Not automatically. Your phone number is not included in standard bot updates. It is only shared if you use Telegram's requestContact feature, which shows an explicit "Share your phone number" button you must actively tap to confirm. Never share your phone number with a bot unless you understand why it needs it and trust the operator.
What happens to my data if a bot service shuts down?
When a bot service shuts down, data on their servers may be deleted (if the operator is responsible) or may linger. There is no Telegram mechanism that forces deletion. If data privacy matters for a specific bot, request deletion proactively before the service appears to be winding down.
Are bots in official Telegram channels safer than random bots?
Bots promoted in official or verified Telegram channels have at least passed a basic credibility check through their association with established communities.
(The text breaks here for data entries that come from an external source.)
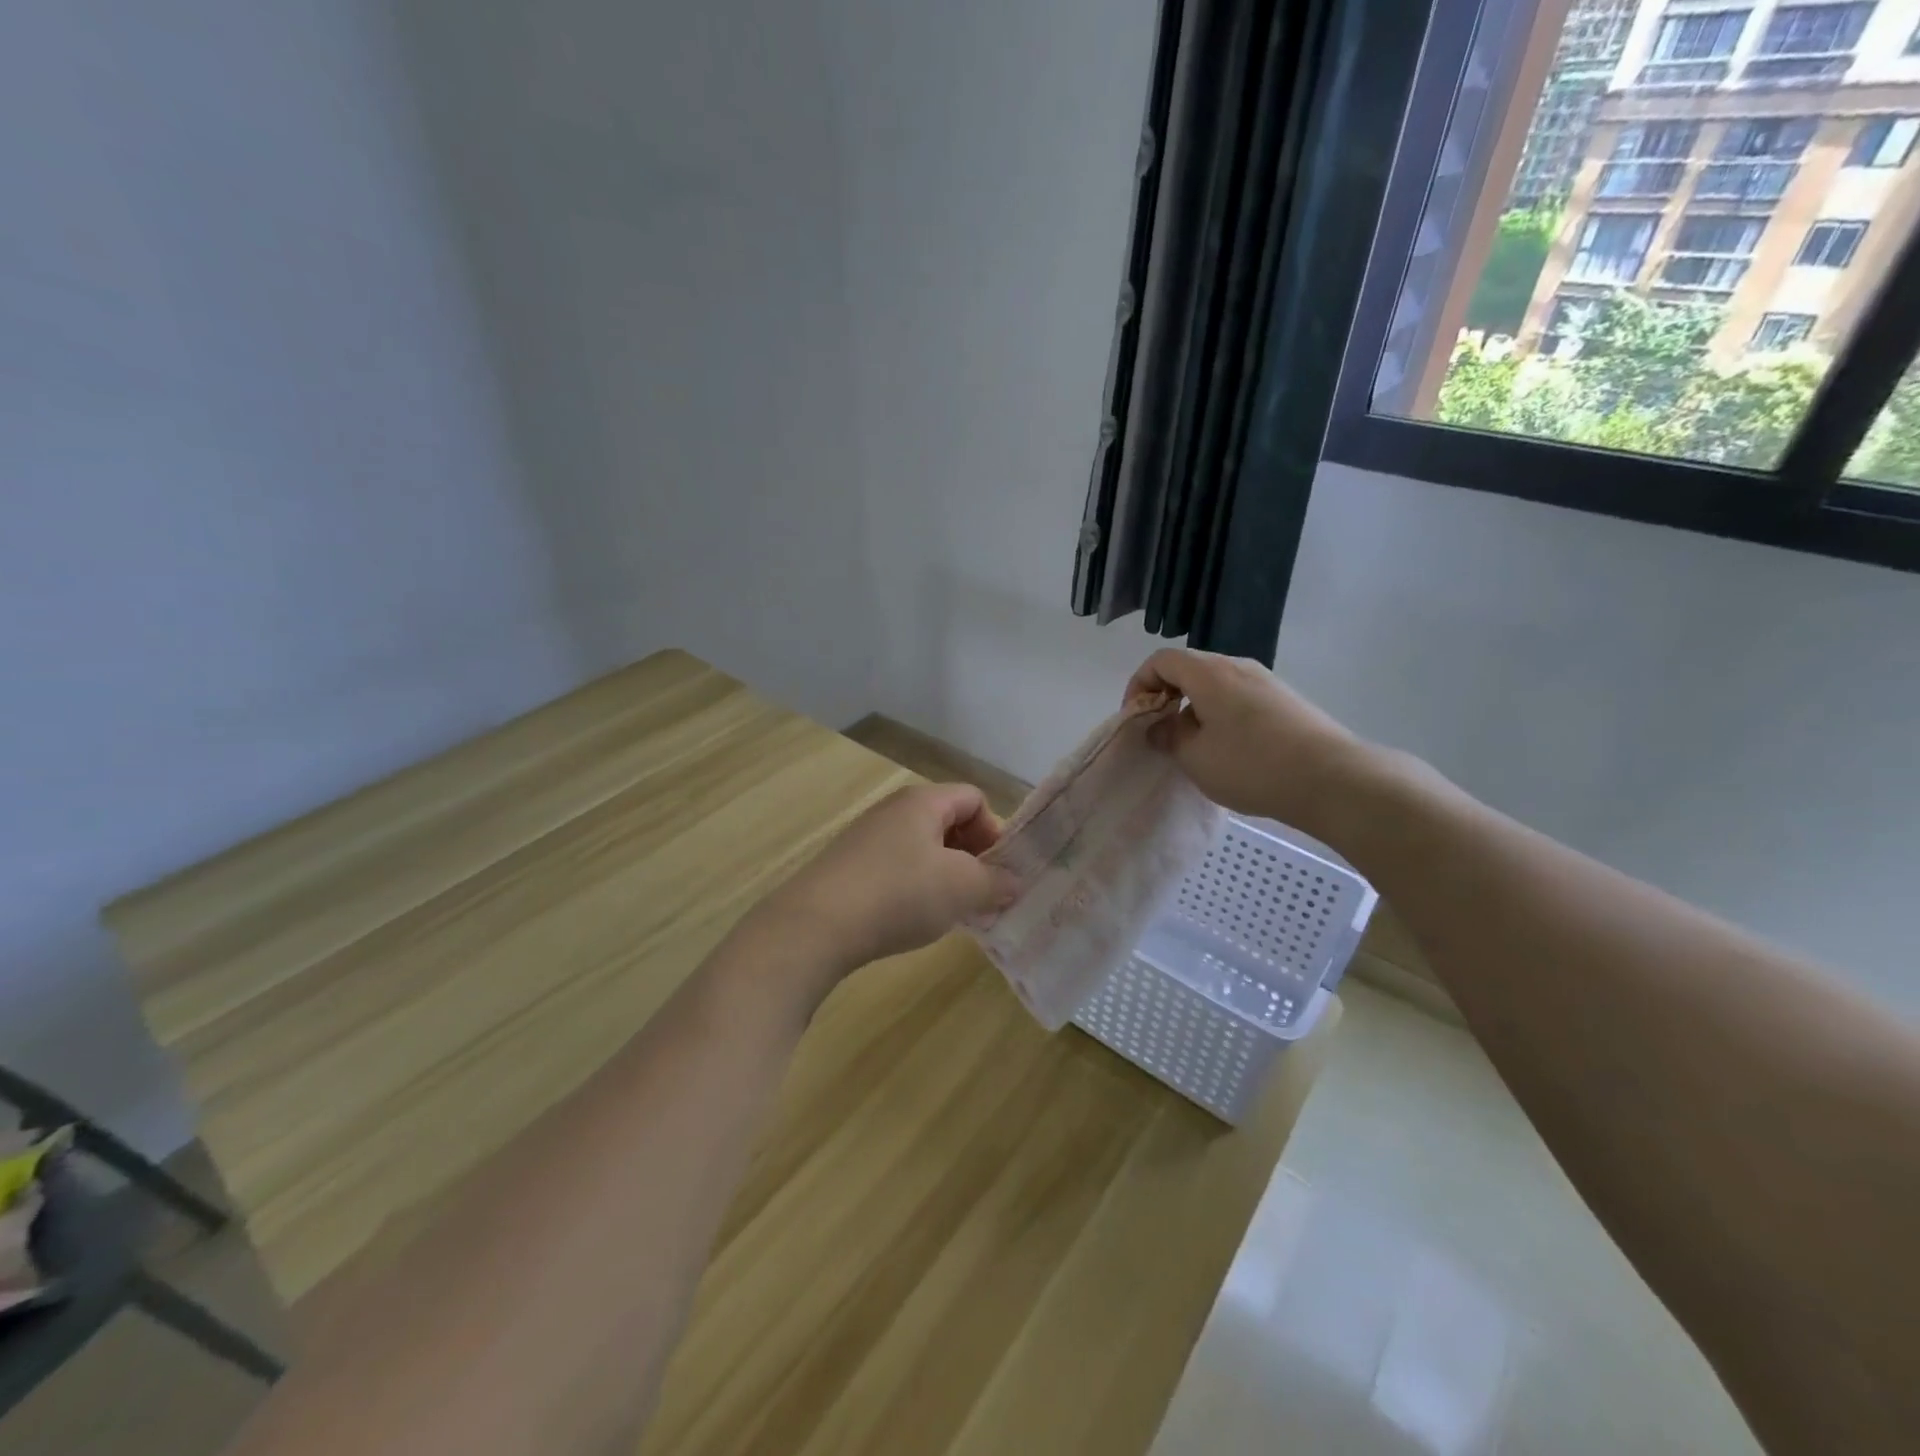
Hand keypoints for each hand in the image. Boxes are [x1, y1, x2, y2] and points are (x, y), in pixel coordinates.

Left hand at [747, 784, 1020, 998]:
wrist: (816, 925)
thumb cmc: (899, 894)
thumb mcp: (961, 888)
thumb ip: (996, 882)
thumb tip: (1013, 882)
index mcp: (923, 801)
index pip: (974, 798)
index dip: (995, 831)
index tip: (1000, 872)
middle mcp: (893, 810)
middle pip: (949, 822)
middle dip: (973, 857)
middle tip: (982, 895)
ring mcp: (867, 838)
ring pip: (923, 848)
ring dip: (946, 877)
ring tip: (952, 912)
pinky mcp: (849, 867)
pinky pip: (897, 868)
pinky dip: (915, 889)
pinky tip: (914, 919)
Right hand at [1126, 648, 1371, 838]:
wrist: (1332, 779)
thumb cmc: (1252, 765)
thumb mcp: (1195, 757)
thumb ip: (1169, 737)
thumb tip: (1161, 727)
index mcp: (1209, 672)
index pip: (1161, 660)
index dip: (1139, 684)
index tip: (1137, 718)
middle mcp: (1238, 666)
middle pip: (1189, 668)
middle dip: (1166, 696)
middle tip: (1161, 732)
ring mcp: (1266, 682)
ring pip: (1216, 684)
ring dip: (1195, 708)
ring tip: (1194, 745)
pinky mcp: (1286, 701)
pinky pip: (1240, 698)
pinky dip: (1221, 714)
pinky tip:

They are generally lower risk than random bots found through unsolicited links. However, even recommended bots can have poor data practices — check the privacy policy regardless of source.
Do bots have access to Telegram Premium features or status?
The Bot API provides some information about users' Telegram Premium status in the user object (a is_premium boolean field). This allows bots to offer premium-specific features to Telegram Premium subscribers if they choose to. It is not a privacy concern — it is a publicly visible account attribute similar to a username.